1. Introduction
In the previous lessons, we explored Exact Solution Methods (Value Iteration, Policy Iteration) and the fundamentals of MDPs . Now, we shift to model-free reinforcement learning, where the agent does not require a full model of the environment’s dynamics.
A foundational model-free RL algorithm is Q-learning. It enables an agent to learn the optimal value of taking any action in any state, ultimately guiding it to choose actions that maximize long-term rewards. Unlike dynamic programming approaches that rely on knowing $P(s' \mid s, a)$, Q-learning learns directly from experience.
2. How Q-Learning Works
-
Agent-Environment Interaction
- At each time step $t$, the agent observes the current state $s_t$.
- The agent selects an action $a_t$.
- The environment responds with a reward $r_t$ and a new state $s_{t+1}$.
-
Q-Values
- A Q-value , $Q(s, a)$, estimates the expected discounted return for taking action $a$ in state $s$ and then continuing optimally thereafter.
- Over many interactions, the agent refines these Q-values to approach the optimal action-value function $Q^*(s, a)$.

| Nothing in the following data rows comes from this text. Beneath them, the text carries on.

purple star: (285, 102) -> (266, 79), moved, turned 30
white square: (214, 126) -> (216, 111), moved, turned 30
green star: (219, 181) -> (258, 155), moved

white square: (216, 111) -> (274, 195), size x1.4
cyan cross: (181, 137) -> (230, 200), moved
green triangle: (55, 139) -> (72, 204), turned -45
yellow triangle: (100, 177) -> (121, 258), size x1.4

3. Bellman Equation for Q-values
The Bellman Equation underpins Q-learning by expressing $Q^*(s, a)$ in terms of immediate and future rewards:
$$Q^*(s,a) = \sum_{s'} P(s' \mid s, a) \Big[ R(s,a,s') + \gamma \max_{a'}Q^*(s', a') \Big].$$
- $Q^*(s,a)$: Optimal Q-value.
- $\max_{a'}Q^*(s', a')$: Greedy choice from state $s'$.

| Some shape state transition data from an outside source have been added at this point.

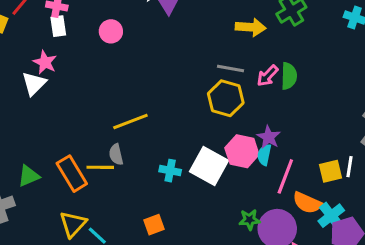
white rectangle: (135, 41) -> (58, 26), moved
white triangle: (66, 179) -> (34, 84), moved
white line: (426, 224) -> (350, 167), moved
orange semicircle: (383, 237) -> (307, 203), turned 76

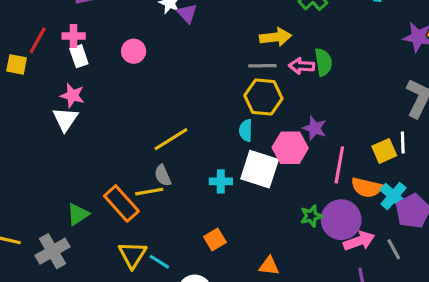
yellow arrow: (251, 27) -> (276, 37), moved
pink arrow: (268, 76) -> (302, 66), turned 60
cyan semicircle: (264, 155) -> (246, 130), moved

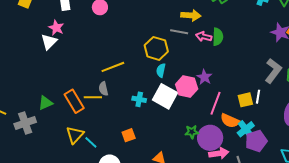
yellow hexagon: (263, 97) -> (156, 48), moved

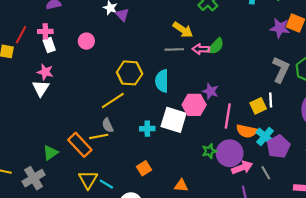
yellow arrow: (191, 15) -> (183, 30), turned 42
green semicircle: (218, 37) -> (216, 46), turned 54
yellow hexagon: (156, 48) -> (130, 73), moved
cyan semicircle: (161, 70) -> (162, 81), moved, size x1.5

- $\gamma$: Discount factor.
4. Q-Value Iteration
Using the Bellman Equation, we iteratively update estimates of $Q^*(s,a)$ until convergence:
$$Q_{k+1}(s, a)\;\leftarrow\;\sum_{s'} P(s'\mid s, a)\Big[R(s,a,s') + \gamma \max_{a'}Q_k(s', a')\Big].$$
In practice, exact iteration is often replaced by sampling from the real environment (i.e., we observe $(s,a,r,s')$ directly) to update our Q-values.
5. (Tabular) Q-Learning
When the state-action space is manageable , we can store Q-values in a table (a 2D array for discrete $s$ and $a$). The tabular Q-learning update for each experience tuple $(s,a,r,s')$ is:
$$Q_{k+1}(s, a)\;\leftarrow\;(1 - \alpha) \, Q_k(s, a) \;+\;\alpha\biggl[r \;+\; \gamma \max_{a'}Q_k(s', a')\biggr].$$
- $\alpha$: Learning rate.
- $\gamma$: Discount factor.
6. Applications and Limitations
6a. Applications
- Robotics: Simple discrete scenarios (e.g., grid-based navigation).
- Game AI: Basic board games or simplified game environments.

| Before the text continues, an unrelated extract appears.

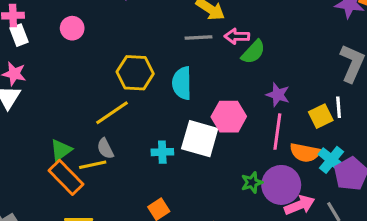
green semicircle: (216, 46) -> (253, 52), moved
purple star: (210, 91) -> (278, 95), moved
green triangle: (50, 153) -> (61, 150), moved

- Resource Management: Scheduling or routing with relatively small state spaces.
6b. Limitations
- Scalability: Infeasible for very large or continuous state spaces (e.g., high-dimensional robotics).
- Computational Cost: Iterating over huge tables is expensive; memory usage can grow exponentially.
7. Summary
Q-learning provides a simple yet powerful way to learn optimal policies from experience —no need for a transition model. But as soon as the state-action space explodes, we look for ways to approximate Q-values.
In the next lessons , we’ll see how crucial parameters (learning rate, discount factor, exploration) shape Q-learning and how Q-learning transitions to approximate and deep methods for real-world-scale problems.